[Exercise goal]
Count the lines in the records beneath this task that contain the string "Management", then give the count by itself.
*** Data under study ***
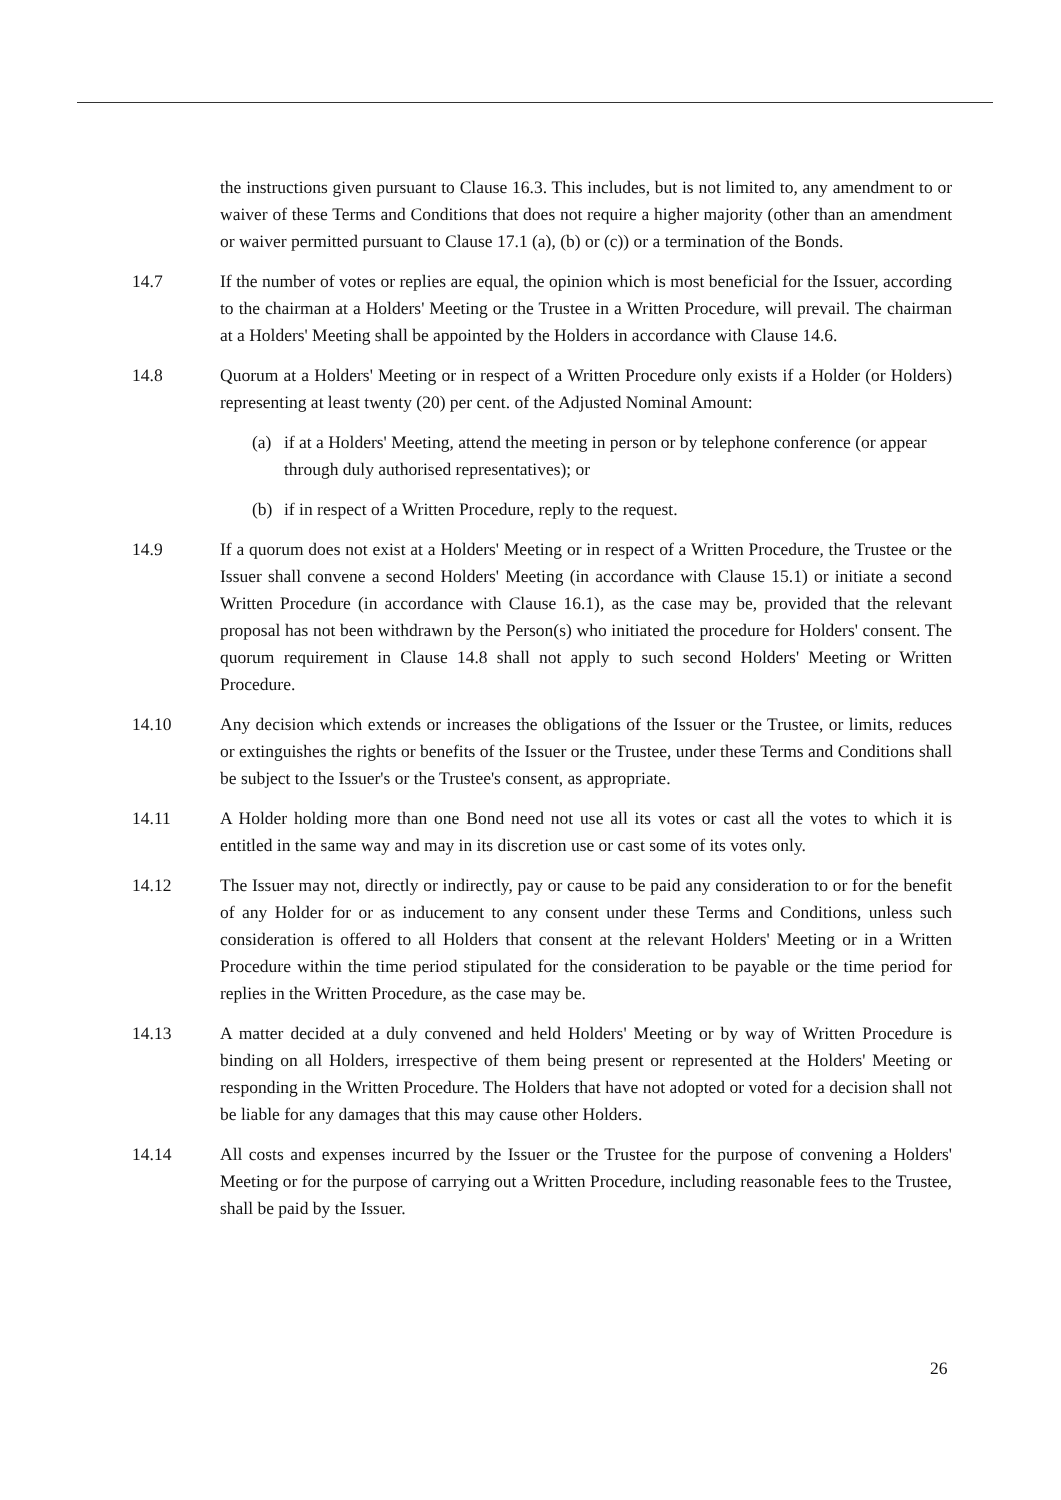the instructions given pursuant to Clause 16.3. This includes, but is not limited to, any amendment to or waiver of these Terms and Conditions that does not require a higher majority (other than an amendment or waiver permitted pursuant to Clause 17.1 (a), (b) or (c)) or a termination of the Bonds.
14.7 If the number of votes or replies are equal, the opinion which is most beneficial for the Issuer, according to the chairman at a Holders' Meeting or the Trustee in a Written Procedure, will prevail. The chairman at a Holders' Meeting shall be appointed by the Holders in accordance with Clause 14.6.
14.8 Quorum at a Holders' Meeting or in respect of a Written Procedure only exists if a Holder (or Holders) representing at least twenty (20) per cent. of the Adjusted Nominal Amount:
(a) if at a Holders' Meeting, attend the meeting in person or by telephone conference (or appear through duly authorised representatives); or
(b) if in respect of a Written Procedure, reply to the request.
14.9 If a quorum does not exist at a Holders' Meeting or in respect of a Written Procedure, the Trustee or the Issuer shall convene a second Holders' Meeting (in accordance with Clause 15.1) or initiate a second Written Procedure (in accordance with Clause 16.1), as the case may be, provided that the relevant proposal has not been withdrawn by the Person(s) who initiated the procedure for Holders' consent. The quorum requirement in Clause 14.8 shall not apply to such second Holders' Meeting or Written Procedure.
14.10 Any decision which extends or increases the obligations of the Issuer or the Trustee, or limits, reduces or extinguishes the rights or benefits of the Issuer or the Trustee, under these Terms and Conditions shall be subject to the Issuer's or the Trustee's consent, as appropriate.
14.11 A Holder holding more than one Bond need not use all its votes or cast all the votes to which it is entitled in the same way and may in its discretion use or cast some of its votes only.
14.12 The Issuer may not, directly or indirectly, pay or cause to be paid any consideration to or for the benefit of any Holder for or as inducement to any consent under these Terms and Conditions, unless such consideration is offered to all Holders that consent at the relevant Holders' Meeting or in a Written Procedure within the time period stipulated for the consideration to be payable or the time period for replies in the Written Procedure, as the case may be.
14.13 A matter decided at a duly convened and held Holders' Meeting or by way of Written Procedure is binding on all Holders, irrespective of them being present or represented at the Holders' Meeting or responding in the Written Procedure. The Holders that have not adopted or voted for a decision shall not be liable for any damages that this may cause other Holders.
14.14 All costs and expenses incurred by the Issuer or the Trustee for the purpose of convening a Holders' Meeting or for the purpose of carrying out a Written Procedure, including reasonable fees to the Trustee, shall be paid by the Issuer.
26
*** End of Data under study ***
*** Data under study ***
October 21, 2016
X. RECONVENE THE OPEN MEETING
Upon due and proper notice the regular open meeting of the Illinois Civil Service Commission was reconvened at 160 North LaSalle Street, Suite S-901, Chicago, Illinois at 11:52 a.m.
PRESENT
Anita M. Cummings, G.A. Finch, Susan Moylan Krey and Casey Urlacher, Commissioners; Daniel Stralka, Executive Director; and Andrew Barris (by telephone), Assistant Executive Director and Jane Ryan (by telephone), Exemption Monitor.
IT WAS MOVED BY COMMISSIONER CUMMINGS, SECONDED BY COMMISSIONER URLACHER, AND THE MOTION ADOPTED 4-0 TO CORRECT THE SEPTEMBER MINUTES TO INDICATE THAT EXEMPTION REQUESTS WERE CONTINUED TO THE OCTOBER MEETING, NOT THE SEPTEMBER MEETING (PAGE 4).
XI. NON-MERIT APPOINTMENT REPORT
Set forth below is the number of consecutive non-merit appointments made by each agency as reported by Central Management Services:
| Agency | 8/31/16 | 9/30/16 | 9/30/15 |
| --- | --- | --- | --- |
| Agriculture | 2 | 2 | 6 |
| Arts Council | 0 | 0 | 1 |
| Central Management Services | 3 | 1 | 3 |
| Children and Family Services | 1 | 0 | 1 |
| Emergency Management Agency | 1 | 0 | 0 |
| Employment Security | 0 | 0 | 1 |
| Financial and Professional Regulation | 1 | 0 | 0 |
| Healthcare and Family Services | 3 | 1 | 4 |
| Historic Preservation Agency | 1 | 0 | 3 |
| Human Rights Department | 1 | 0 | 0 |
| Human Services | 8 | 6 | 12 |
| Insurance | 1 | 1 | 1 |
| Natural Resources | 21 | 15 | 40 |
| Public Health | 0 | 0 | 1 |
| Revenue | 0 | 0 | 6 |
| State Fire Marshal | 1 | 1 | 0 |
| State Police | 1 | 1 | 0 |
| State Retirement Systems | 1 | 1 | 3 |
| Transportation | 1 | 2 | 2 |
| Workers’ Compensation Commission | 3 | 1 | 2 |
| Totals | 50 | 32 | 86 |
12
*** End of Data under study ***
[Solved exercise]
3